[Rendered images with source text]
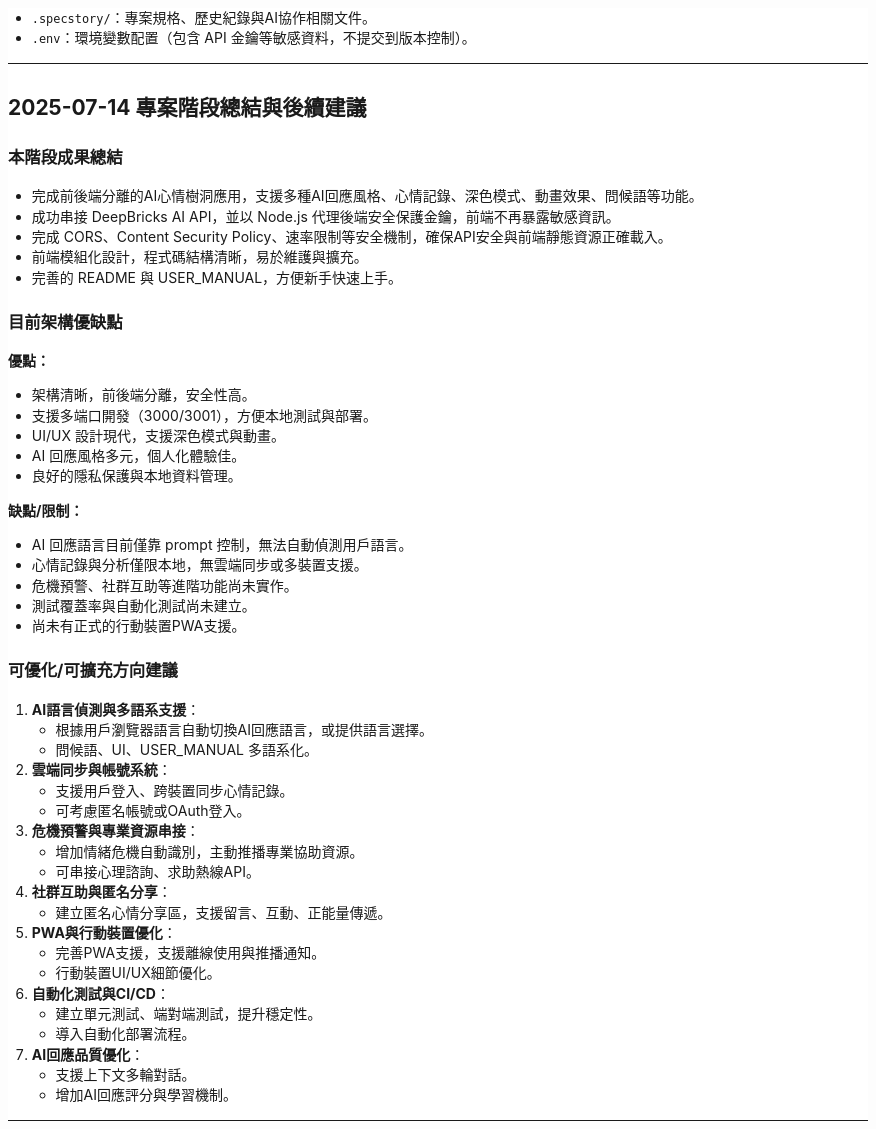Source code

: - `.specstory/`：專案規格、歷史紀錄與AI協作相關文件。
- `.env`：環境變數配置（包含 API 金鑰等敏感資料，不提交到版本控制）。

---

## 2025-07-14 專案階段總結與後續建議

### 本階段成果總結
- 完成前後端分離的AI心情樹洞應用，支援多種AI回應風格、心情記錄、深色模式、動畫效果、問候語等功能。
- 成功串接 DeepBricks AI API，並以 Node.js 代理後端安全保護金鑰，前端不再暴露敏感資訊。
- 完成 CORS、Content Security Policy、速率限制等安全機制，確保API安全與前端靜態資源正確載入。
- 前端模組化設計，程式碼結構清晰，易於維護與擴充。
- 完善的 README 與 USER_MANUAL，方便新手快速上手。

### 目前架構優缺點
**優點：**
- 架構清晰，前後端分離，安全性高。
- 支援多端口開發（3000/3001），方便本地測試與部署。
- UI/UX 設計現代，支援深色模式與動畫。
- AI 回應風格多元，個人化體驗佳。
- 良好的隱私保護與本地資料管理。

**缺點/限制：**
- AI 回應語言目前僅靠 prompt 控制，無法自動偵測用戶語言。
- 心情記錄與分析僅限本地，無雲端同步或多裝置支援。
- 危機預警、社群互助等進階功能尚未實作。
- 測試覆蓋率與自動化測試尚未建立。
- 尚未有正式的行動裝置PWA支援。

### 可優化/可擴充方向建議
1. **AI語言偵測與多語系支援**：
   - 根據用戶瀏覽器語言自動切換AI回應語言，或提供語言選擇。
   - 問候語、UI、USER_MANUAL 多語系化。
2. **雲端同步與帳號系統**：
   - 支援用戶登入、跨裝置同步心情記錄。
   - 可考慮匿名帳號或OAuth登入。
3. **危機預警與專業資源串接**：
   - 增加情緒危機自動識別，主動推播專業協助資源。
   - 可串接心理諮詢、求助熱線API。
4. **社群互助與匿名分享**：
   - 建立匿名心情分享區，支援留言、互動、正能量傳遞。
5. **PWA與行動裝置優化**：
   - 完善PWA支援，支援離線使用與推播通知。
   - 行動裝置UI/UX細節優化。
6. **自動化測試與CI/CD**：
   - 建立單元測試、端對端測試，提升穩定性。
   - 導入自動化部署流程。
7. **AI回應品質優化**：
   - 支援上下文多輪對話。
   - 增加AI回應評分與學習機制。

---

## Description of the task
Exactly the lines from the one containing "- 增加情緒危機自動識別，主動推播專業協助資源。" through the end of the records above are to be printed, and no others.

## Answer section
   - 增加情緒危機自動識別，主動推播專業協助資源。
   - 可串接心理諮詢、求助熱線API。
4. **社群互助與匿名分享**：
   - 建立匿名心情分享區，支援留言、互動、正能量傳遞。
5. **PWA與行動裝置優化**：
   - 完善PWA支援，支援離線使用與推播通知。
   - 行動裝置UI/UX細節優化。
6. **自動化測試與CI/CD**：
   - 建立單元測試、端對端測試，提升穩定性。
   - 導入自動化部署流程。
7. **AI回應品質優化**：
   - 支援上下文多輪對話。
   - 增加AI回應評分與學習機制。

---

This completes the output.